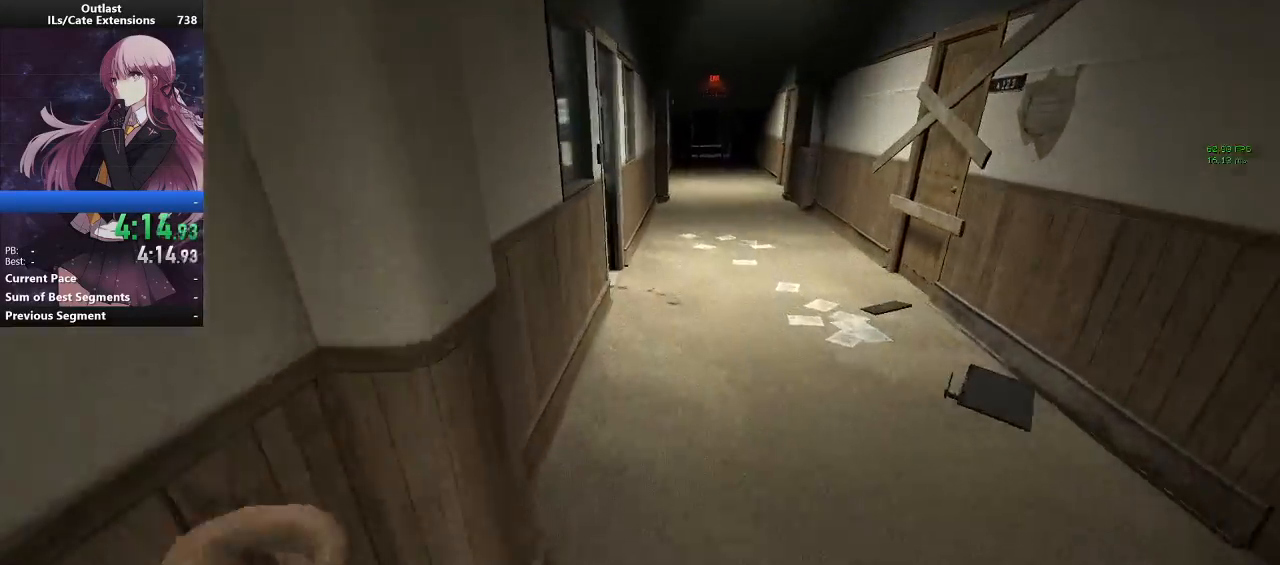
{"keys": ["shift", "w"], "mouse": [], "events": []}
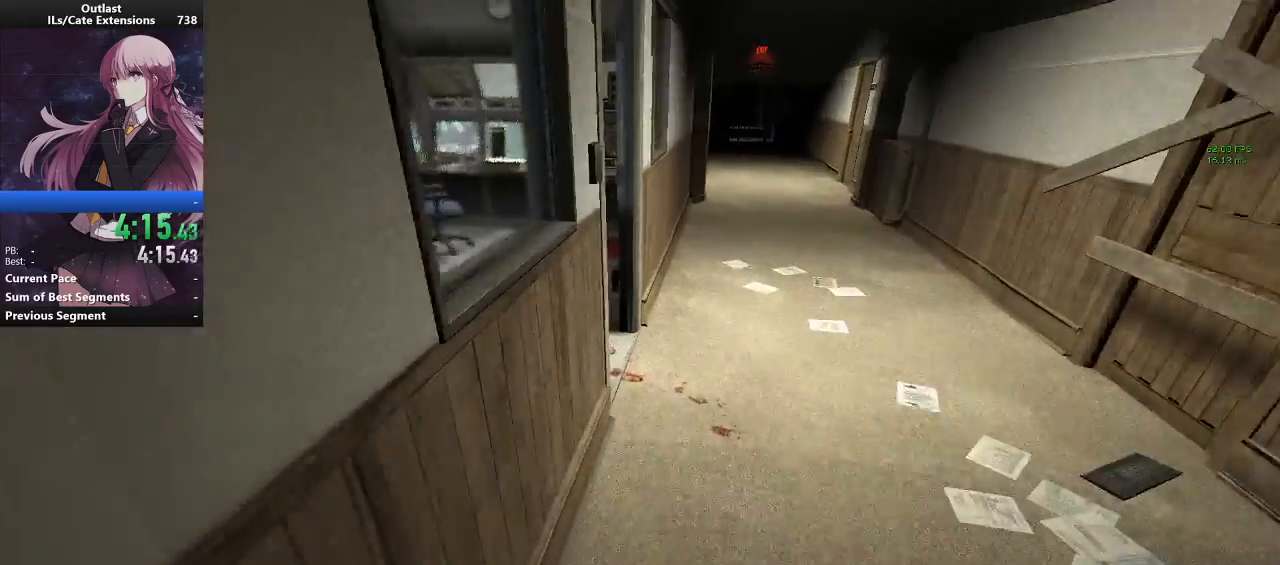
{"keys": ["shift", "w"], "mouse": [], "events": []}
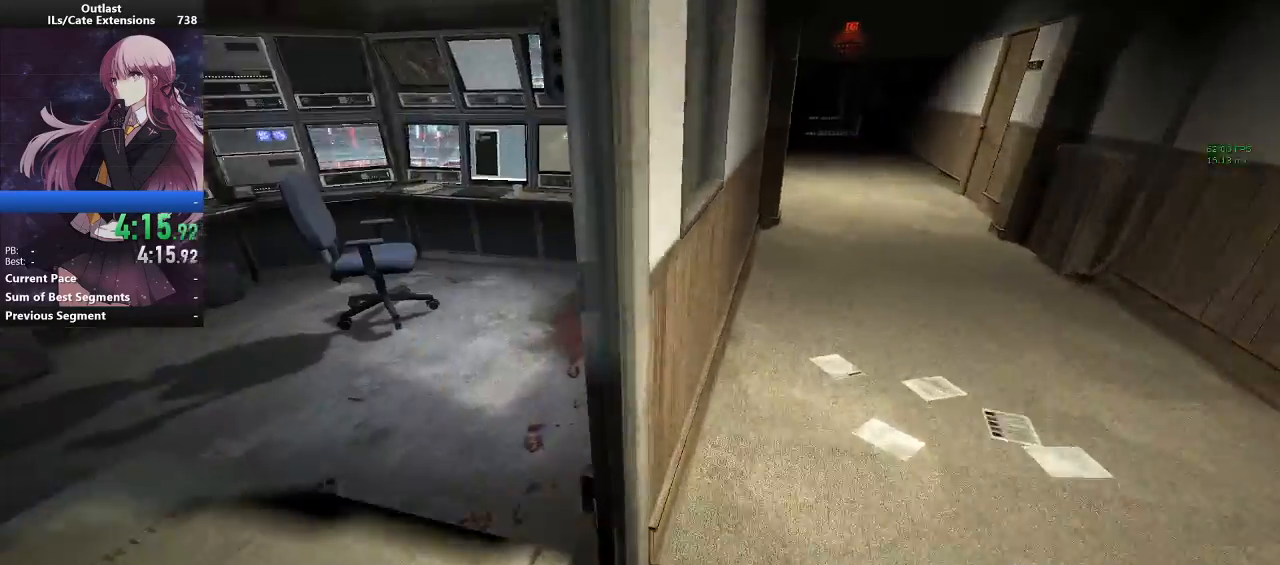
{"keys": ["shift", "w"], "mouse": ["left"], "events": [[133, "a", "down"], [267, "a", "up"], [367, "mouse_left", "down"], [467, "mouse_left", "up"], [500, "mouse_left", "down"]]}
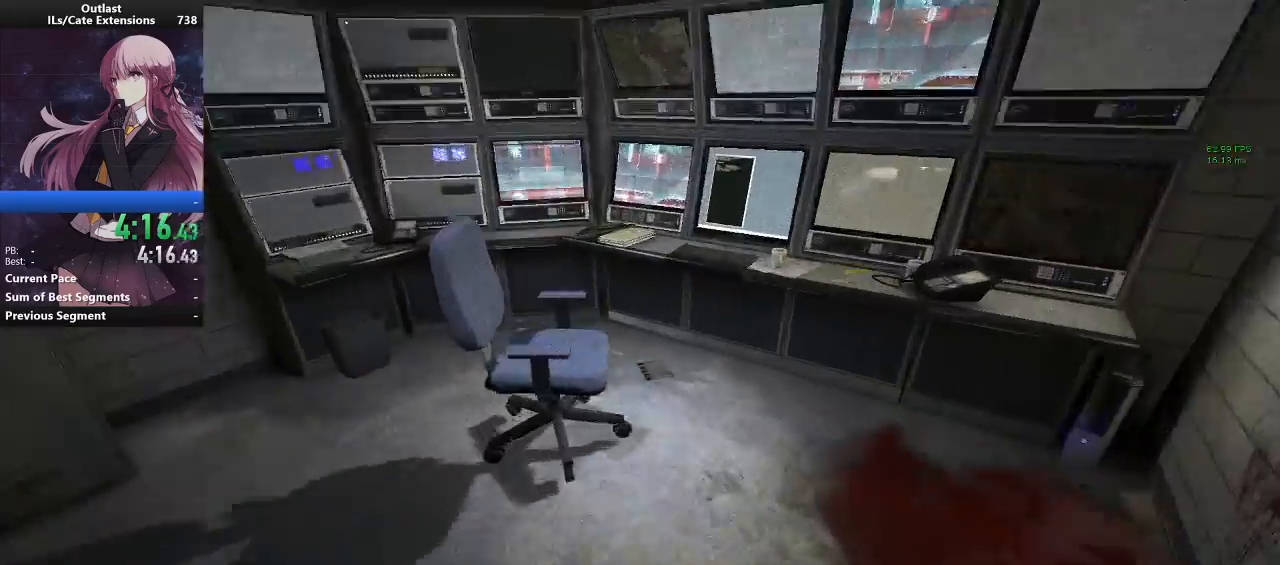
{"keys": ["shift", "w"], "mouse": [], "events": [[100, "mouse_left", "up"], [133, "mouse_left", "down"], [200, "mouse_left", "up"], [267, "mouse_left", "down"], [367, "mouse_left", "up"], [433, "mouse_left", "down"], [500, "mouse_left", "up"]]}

#####

## Aim of the task
Your answer should reproduce every line of the data verbatim and include no images.

## Result of the task
{"keys": ["shift", "w"], "mouse": [], "events": []}
{"keys": ["shift", "w"], "mouse": [], "events": []}
{"keys": ["shift", "w"], "mouse": ["left"], "events": [[133, "a", "down"], [267, "a", "up"], [367, "mouse_left", "down"], [467, "mouse_left", "up"], [500, "mouse_left", "down"]]}
{"keys": ["shift", "w"], "mouse": [], "events": [[100, "mouse_left", "up"], [133, "mouse_left", "down"], [200, "mouse_left", "up"], [267, "mouse_left", "down"], [367, "mouse_left", "up"], [433, "mouse_left", "down"], [500, "mouse_left", "up"]]}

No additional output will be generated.